Corpo di mille balene! Il marinaio Thomas Guiducci torna all’arrembaggio del blues con “The True Story Of A Seasick Sailor In The Deep Blue Sea”, il suo dissipatissimo secondo album dopo l’esordio autoprodotto di “The Heart And The Black Spider” del 2012. In questa fatidica seconda prova il cantautore torinese si cimenta con l’universale, affrontando con toni da opera rock (anzi, blues) la tematica senza tempo del marinaio col mal di mare, sperso in una vita misteriosa come gli abissi più profondi e all’interno della quale la ricerca di un senso diventa sempre più impossibile. Si tratta di quanto già raccontato da Conrad ne “La Linea D’Ombra”: l’avventura marinaresca come metafora di quel sentimento di malessere che ci coglie tutti, prima o poi, nel mezzo del cammin di nostra vita. Guiducci, però, getta in mare penna e calamaio (non del tutto però: l’opera è infatti arricchita da quattro racconti e da una serie di immagini) e si misura con l’argomento a colpi di chitarra, sia acustica che elettrica.
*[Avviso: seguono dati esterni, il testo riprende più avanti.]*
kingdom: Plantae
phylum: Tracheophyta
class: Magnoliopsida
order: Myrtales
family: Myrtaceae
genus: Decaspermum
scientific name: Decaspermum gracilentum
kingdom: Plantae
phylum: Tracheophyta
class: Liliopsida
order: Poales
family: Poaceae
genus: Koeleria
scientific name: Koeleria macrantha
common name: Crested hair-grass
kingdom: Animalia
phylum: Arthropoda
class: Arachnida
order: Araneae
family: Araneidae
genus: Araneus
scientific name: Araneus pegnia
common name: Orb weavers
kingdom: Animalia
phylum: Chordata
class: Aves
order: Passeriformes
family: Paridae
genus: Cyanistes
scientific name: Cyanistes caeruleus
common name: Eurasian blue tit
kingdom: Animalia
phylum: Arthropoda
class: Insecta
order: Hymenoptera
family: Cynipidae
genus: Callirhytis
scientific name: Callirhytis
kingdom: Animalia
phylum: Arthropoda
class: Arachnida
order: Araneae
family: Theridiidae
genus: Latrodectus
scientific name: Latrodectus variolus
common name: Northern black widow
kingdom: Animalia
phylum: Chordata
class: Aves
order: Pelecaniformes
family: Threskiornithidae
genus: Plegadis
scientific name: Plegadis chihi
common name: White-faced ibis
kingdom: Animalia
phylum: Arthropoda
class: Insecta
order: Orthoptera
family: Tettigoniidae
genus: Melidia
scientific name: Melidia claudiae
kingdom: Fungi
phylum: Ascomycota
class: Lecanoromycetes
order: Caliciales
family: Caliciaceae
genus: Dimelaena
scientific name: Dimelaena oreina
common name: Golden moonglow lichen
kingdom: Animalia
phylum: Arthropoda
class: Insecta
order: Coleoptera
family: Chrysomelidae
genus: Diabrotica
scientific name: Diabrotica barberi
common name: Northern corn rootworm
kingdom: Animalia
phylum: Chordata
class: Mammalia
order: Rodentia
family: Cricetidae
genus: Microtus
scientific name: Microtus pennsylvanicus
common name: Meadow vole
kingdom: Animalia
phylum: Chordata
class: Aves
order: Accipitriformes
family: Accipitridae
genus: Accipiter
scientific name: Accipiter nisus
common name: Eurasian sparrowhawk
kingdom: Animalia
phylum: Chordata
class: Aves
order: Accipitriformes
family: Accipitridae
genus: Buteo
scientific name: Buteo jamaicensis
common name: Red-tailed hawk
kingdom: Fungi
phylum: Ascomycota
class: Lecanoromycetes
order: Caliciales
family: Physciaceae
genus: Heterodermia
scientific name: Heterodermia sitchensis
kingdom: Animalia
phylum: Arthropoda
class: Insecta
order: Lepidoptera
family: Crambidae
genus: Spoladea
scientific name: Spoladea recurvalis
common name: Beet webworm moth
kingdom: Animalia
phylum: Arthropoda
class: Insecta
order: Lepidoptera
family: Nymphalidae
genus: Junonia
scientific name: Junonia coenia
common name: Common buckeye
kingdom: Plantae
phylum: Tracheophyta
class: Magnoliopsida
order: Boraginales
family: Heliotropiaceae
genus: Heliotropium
L’album, infatti, sembra essere diviso in due parti: la prima acustica, la seconda distorta, seguendo un processo speculare che ricalca le orme di quanto già mostrato al mondo dal buon vecchio Neil Young sul finire degli anni '70.
In ogni caso, i modi di Guiducci sono quelli del cantastorie che non esita a fare rifornimento nell’ampio repertorio cantautorale nordamericano. A stare in prima linea, infatti, è sempre il blues, a volte scanzonato, a volte oscuro. Eppure Guiducci esalta questo genere non tanto nella sua natura musicale (dimenticate i vari Clapton e Hendrix), quanto nella sua dimensione narrativa, trattandolo come un tappeto sonoro su cui srotolare il racconto esistenziale del protagonista. In questo il nostro marinaio sperduto si avvicina ad una attitudine autoriale di spessore, viaggiando spedito verso i vari Cohen, Dylan e Young, ma con Tom Waits come compagno di bordo. E infatti, quel grattato sussurrato della voce non può che essere un tentativo di rievocare le atmosfere del cantautore canadese.
Ecco, le atmosfere: in “The True Story of a Seasick Sailor In The Deep Blue Sea” tutto è soggiogato alla ricerca spasmodica dell’atmosfera, ed è proprio questo a rendere l’album un’opera rock riuscita ed evocativa. Certo, non mancano anche pezzi che presi singolarmente fanno un figurone: da “This Is Not A Love Song”, che per quanto abbia lo stesso titolo di un pezzo di Johnny Rotten non c’entra niente col punk e va a parare verso i territori dei Rolling Stones di fine anni ’60 (vedi “No Expectations”), a “Mrs Hope”, in cui l’ascendente che il british rock esercita su Guiducci si esplicita in un riff a metà fra il garage e l’hard rock. E poi “Seasick Sailor”, arricchita da un clarinetto di dalliana memoria e da trombe che sembrano uscite dritte dritte da “Blonde On Blonde”, e “Hangover Song”, che farà saltare molto il pubblico nei live. Altra menzione d'onore è per il pezzo conclusivo “The Magpie”, ballatona malinconica a metà fra la dolcezza acustica degli Stones (sì, ancora loro) e quel superomismo intimo alla Jethro Tull che la trasforma in una sorta di preghiera.
Quello di Guiducci è un grande album, non tanto per la sua attualità o per la sua freschezza (alcuni potrebbero dire che è un disco anacronistico e scontato), quanto per la sua dimensione autoriale. Con “The True Story Of A Seasick Sailor In The Deep Blue Sea” si può finalmente ritrovare la magia di ascoltare un racconto e di perdercisi dentro, come soltanto con i grandi libri accade. Perché ogni storia parla sempre di sé ma anche di qualcos’altro, perché l’uomo è sempre uguale a se stesso e perché si può ancora cantare di navi e marinai e parlare, tutto sommato, comunque di noi.